For eight years Nolan’s greatest and least lauded effort has been neglected as a masterpiece. Isolation and lockdown is perfect for movie marathons and for those who love watching tales of super-heroics in the cinema, Nolan’s trilogy and its triumphant last episode offers a thrilling, heart-warming and rewarding alternative to the glittering and self-gratifying Marvel movies.
The Dark Knight Rises (2012) begins with a weary Bruce Wayne coming out of retirement and teaming up with both old and new allies to terminate the devastating threat of the villain Bane and his militia. Over the course of the film, Wayne is defeated by Bane, breaks free of the pit he’s imprisoned in and finds peace with a woman he can love. It has a recently refreshed relevance because of its depictions of quarantine and lockdown in a time of crisis.
Typically for a Nolan Batman film, it should not be defined as a “superhero movie” and is entirely distinct from the first two instalments. Batman Begins (2004) can be described as an indie/arthouse exegesis of the superhero genre. The Dark Knight (2008) is a neo-noir retelling of the iconic contest between Batman and the Joker. The Dark Knight Rises is an edifying epic. It has the grandeur of a classic.
The allusions to Dickens’s A Tale of Two Cities are obvious and important. Gordon quotes Sydney Carton’s last lines at Bruce’s funeral. The peace of 18th century London compared to the horrors of revolutionary Paris frames Gotham’s transformation from a functioning settlement to a quarantined hellhole. Nolan’s visual references to Metropolis and Dr Zhivago roots his film in a tried and tested tradition of vast motion picture making. He is one of the foremost auteurs of our time and he eloquently accretes the action sequences that punctuate the plot, carrying us to a climax worthy of Wagner, and I haven’t even mentioned Hans Zimmer yet!

Extracted records:
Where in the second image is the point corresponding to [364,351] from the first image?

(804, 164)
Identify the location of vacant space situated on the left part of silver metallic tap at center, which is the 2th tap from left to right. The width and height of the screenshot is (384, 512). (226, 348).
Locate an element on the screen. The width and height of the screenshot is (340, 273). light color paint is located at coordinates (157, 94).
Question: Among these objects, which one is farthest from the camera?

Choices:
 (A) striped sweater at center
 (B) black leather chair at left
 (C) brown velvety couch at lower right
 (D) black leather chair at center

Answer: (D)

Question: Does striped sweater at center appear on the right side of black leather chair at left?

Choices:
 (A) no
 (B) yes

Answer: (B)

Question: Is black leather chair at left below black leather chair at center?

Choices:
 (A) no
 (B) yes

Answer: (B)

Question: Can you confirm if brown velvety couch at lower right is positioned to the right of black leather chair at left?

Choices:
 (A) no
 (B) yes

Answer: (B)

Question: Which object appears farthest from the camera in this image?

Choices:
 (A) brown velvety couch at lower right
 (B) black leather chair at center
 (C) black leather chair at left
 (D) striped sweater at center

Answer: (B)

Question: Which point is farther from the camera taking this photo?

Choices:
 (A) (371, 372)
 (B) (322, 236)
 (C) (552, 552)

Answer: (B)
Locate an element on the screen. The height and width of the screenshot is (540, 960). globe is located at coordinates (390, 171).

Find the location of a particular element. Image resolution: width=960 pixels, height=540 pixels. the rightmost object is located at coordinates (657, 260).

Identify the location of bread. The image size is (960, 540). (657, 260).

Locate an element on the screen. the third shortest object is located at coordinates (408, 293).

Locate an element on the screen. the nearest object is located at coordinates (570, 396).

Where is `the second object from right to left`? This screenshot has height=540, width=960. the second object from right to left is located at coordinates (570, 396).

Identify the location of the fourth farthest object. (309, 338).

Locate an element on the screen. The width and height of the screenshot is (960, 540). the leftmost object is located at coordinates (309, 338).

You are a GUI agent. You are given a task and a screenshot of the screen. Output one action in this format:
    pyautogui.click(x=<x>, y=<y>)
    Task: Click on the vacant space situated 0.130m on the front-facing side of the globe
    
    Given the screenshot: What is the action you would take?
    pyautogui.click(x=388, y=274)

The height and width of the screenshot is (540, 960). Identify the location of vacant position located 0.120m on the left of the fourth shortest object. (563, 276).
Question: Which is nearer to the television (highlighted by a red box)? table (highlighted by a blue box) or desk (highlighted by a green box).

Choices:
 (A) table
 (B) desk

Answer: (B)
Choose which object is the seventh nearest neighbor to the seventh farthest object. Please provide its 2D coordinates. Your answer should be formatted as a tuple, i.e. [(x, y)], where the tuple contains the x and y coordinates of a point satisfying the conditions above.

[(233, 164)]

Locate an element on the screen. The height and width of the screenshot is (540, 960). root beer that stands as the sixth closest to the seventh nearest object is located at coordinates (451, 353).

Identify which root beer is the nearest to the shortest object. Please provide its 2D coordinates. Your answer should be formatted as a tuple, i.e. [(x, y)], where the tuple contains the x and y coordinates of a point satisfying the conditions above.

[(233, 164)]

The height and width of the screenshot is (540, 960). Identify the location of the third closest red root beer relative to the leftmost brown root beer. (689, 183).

YOUR TASKS =
(1) Decide whether each statement agrees with the review of The Dark Knight Rises, answering yes or no and quoting the deciding words: (a) The Dark Knight Rises came out in 2012. (b) Batman Begins is described as a neo-noir retelling. (c) Wayne breaks free of a pit he is imprisoned in.
(2) From the listing, put into a JSON list of strings the lines from the line with "You are a GUI" to the line with "Task: Click on", one string per line, skipping blank lines.
The review and the listing have no connection to each other.

OUTPUTS =
(1)
(a) Yes: "The Dark Knight Rises (2012)"
(b) No: "Batman Begins (2004) can be described as an indie/arthouse exegesis of the superhero genre."
(c) Yes: "breaks free of the pit he’s imprisoned in"

(2)
[
  "You are a GUI agent. You are given a task and a screenshot of the screen. Output one action in this format:",
  "    pyautogui.click(x=<x>, y=<y>)",
  "    Task: Click on the vacant space situated 0.130m on the front-facing side of the globe"
]